Royal Mail Group said on its website that “customers should expect significant disruption” and it will not be delivering letters on days when strike action is taking place.

The union said a 97.6% majority had voted to strike after having an unagreed 2% pay deal imposed on them, while UK inflation is now in double digits.

“The pay dispute is not complicated,” the CWU said in a statement.

“Our members need it, our members deserve it – the company can afford it.”

It cited the fact that the privatised Royal Mail Group announced £758 million (RM4 billion) in profits for last year.

Government probe

Strike action in the UK is taking place in sectors with large numbers of unionised workers, including previously publicly owned structures such as Royal Mail and railways.

The strikes come as the energy regulator Ofgem today announced the near doubling of a price cap on energy bills for households not on fixed-term tariffs to average £3,549 per year.

Meanwhile, the UK government has warned Royal Mail that it will probe a plan by Czech billionaire Daniel Kretinsky to increase his stake in the firm to more than 25% under new national security powers.

In a statement yesterday to the London Stock Exchange, the company said Business Secretary Kwasi Kwarteng “reasonably suspects” that Kretinsky’s Vesa Equity might up its holding and that doing so would trigger a National Security Investment Act investigation.

The act, which came into force this year, enables the government to probe deals that “may give rise to a risk to national security”.

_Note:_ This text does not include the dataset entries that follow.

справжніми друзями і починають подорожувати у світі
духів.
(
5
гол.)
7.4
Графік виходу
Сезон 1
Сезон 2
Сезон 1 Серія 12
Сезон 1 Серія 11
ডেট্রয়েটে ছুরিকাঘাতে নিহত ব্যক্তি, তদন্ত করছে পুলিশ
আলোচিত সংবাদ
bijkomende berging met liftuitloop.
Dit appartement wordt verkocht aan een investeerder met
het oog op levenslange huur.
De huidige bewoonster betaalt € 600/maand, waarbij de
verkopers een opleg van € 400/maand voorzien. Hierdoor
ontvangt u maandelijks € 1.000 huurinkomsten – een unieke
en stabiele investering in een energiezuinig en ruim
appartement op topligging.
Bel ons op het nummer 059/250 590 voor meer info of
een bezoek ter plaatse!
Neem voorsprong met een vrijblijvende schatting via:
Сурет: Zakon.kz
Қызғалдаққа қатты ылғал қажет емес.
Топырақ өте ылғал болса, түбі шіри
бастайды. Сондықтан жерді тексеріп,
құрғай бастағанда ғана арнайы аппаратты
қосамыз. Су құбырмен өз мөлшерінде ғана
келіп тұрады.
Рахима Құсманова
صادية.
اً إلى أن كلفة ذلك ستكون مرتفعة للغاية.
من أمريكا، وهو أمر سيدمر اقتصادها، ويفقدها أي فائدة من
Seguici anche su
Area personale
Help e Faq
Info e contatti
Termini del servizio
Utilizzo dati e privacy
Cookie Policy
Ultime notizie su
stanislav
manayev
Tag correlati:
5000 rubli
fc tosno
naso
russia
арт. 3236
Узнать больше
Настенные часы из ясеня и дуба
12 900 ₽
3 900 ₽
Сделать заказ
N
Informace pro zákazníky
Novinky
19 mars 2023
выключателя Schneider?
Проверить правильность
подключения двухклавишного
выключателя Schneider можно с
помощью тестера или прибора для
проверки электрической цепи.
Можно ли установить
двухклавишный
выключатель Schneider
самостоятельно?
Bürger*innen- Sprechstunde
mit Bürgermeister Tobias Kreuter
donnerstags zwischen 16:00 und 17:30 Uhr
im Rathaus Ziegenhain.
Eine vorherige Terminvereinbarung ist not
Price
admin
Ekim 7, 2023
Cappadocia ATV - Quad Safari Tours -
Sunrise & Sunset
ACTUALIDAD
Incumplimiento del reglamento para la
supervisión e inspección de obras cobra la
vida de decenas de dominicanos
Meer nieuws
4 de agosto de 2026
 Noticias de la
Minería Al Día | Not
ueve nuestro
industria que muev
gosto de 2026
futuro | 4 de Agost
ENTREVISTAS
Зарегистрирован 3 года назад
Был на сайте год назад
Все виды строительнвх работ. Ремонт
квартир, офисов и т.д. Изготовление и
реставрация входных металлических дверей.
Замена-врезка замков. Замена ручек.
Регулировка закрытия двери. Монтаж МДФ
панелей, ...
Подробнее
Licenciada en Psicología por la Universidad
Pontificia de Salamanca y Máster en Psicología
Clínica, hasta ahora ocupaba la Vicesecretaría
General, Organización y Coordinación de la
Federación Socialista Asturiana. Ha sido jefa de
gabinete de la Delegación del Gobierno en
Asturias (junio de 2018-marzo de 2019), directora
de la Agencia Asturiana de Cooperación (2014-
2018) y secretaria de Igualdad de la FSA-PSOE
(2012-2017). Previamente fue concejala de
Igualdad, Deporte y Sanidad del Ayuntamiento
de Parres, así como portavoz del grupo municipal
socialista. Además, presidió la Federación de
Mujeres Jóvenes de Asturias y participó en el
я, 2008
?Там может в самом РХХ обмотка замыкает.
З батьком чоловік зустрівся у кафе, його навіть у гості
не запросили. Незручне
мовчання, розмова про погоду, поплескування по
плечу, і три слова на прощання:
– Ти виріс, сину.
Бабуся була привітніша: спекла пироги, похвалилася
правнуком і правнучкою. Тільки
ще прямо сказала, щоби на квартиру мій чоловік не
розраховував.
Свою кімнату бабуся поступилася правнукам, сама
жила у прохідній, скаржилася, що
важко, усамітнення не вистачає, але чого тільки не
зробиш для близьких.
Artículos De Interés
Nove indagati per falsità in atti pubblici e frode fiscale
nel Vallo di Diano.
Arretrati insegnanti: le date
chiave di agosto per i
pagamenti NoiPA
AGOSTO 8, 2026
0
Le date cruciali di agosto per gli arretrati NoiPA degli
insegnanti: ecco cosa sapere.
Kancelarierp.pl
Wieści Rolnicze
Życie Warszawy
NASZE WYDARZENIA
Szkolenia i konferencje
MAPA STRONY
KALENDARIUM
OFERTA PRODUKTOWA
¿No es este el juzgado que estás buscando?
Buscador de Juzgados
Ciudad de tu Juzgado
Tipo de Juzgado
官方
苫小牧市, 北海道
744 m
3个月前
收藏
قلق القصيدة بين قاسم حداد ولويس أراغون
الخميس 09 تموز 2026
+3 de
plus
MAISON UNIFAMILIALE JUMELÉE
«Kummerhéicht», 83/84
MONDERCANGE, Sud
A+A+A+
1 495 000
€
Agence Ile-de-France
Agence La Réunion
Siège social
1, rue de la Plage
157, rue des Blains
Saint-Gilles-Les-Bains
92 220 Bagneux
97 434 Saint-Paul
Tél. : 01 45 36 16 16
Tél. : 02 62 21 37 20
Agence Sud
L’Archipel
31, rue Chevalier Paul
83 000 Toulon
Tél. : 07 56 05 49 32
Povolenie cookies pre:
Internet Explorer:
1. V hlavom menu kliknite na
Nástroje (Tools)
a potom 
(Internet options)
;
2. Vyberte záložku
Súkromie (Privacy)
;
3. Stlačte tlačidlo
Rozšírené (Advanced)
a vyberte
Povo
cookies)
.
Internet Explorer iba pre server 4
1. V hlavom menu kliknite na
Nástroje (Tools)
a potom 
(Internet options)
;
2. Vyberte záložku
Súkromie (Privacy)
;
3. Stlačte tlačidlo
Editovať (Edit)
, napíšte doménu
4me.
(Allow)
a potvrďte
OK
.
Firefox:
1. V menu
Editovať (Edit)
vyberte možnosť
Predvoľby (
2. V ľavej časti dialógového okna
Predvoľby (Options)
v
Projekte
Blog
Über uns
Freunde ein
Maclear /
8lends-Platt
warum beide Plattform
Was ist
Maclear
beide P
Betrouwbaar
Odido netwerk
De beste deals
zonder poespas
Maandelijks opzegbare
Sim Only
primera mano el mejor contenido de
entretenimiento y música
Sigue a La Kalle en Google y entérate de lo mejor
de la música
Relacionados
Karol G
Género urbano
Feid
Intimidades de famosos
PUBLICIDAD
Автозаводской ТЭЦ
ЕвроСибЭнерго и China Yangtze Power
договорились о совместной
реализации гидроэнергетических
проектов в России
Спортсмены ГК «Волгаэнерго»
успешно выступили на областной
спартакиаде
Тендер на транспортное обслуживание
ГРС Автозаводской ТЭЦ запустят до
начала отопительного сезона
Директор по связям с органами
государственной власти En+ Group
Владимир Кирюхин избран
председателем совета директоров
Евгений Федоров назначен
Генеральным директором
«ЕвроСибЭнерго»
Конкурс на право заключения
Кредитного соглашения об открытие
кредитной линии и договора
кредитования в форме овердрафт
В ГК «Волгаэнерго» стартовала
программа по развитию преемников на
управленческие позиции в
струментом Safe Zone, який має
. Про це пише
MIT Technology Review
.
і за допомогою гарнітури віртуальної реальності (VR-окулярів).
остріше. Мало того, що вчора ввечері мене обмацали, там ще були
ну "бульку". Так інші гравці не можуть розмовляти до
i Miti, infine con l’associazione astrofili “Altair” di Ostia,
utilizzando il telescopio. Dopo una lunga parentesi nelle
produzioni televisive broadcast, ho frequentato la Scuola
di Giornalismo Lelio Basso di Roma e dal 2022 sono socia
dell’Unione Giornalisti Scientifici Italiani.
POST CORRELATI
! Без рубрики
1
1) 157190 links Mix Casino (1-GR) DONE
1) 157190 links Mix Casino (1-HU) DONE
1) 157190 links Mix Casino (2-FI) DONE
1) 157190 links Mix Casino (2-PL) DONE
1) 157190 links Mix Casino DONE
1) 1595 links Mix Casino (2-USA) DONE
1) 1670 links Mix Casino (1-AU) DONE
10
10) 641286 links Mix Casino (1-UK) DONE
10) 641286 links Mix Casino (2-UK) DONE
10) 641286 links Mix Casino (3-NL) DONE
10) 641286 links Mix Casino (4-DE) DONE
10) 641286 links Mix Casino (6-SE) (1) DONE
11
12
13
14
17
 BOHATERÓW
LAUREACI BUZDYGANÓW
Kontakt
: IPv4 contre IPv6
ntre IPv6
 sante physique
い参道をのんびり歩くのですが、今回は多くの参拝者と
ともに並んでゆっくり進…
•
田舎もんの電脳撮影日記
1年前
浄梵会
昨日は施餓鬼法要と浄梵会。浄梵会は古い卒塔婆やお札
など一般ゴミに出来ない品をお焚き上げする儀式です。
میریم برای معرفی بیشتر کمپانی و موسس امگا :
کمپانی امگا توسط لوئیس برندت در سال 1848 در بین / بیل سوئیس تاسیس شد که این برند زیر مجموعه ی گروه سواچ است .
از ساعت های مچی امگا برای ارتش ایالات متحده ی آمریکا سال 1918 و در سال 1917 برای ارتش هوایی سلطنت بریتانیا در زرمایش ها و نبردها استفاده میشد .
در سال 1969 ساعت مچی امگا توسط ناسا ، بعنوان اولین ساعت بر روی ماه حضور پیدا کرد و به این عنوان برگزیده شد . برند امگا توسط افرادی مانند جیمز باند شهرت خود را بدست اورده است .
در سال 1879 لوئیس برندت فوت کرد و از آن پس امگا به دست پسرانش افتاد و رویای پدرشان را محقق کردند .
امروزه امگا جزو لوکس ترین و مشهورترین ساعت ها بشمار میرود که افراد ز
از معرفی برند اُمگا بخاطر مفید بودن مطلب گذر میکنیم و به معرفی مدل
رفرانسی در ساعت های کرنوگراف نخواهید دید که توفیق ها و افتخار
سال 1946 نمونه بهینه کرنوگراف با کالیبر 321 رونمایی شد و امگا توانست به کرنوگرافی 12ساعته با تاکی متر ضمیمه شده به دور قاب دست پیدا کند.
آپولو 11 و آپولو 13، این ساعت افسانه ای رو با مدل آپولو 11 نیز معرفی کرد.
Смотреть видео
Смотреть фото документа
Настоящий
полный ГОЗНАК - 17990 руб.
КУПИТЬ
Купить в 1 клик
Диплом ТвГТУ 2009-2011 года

Kretinsky, a Czech energy billionaire, has stakes in Sainsbury’s, Foot Locker and Macy’s.

Kertinsky, who built one of Europe’s biggest energy groups, last year completed a deal to buy 27% of English football club West Ham, and holds stakes in supermarket chain Sainsbury’s and French newspaper Le Monde.

“Royal Mail will fully cooperate with this review and a further announcement will be made as and when appropriate,” it said. – AFP, August 26, 2022.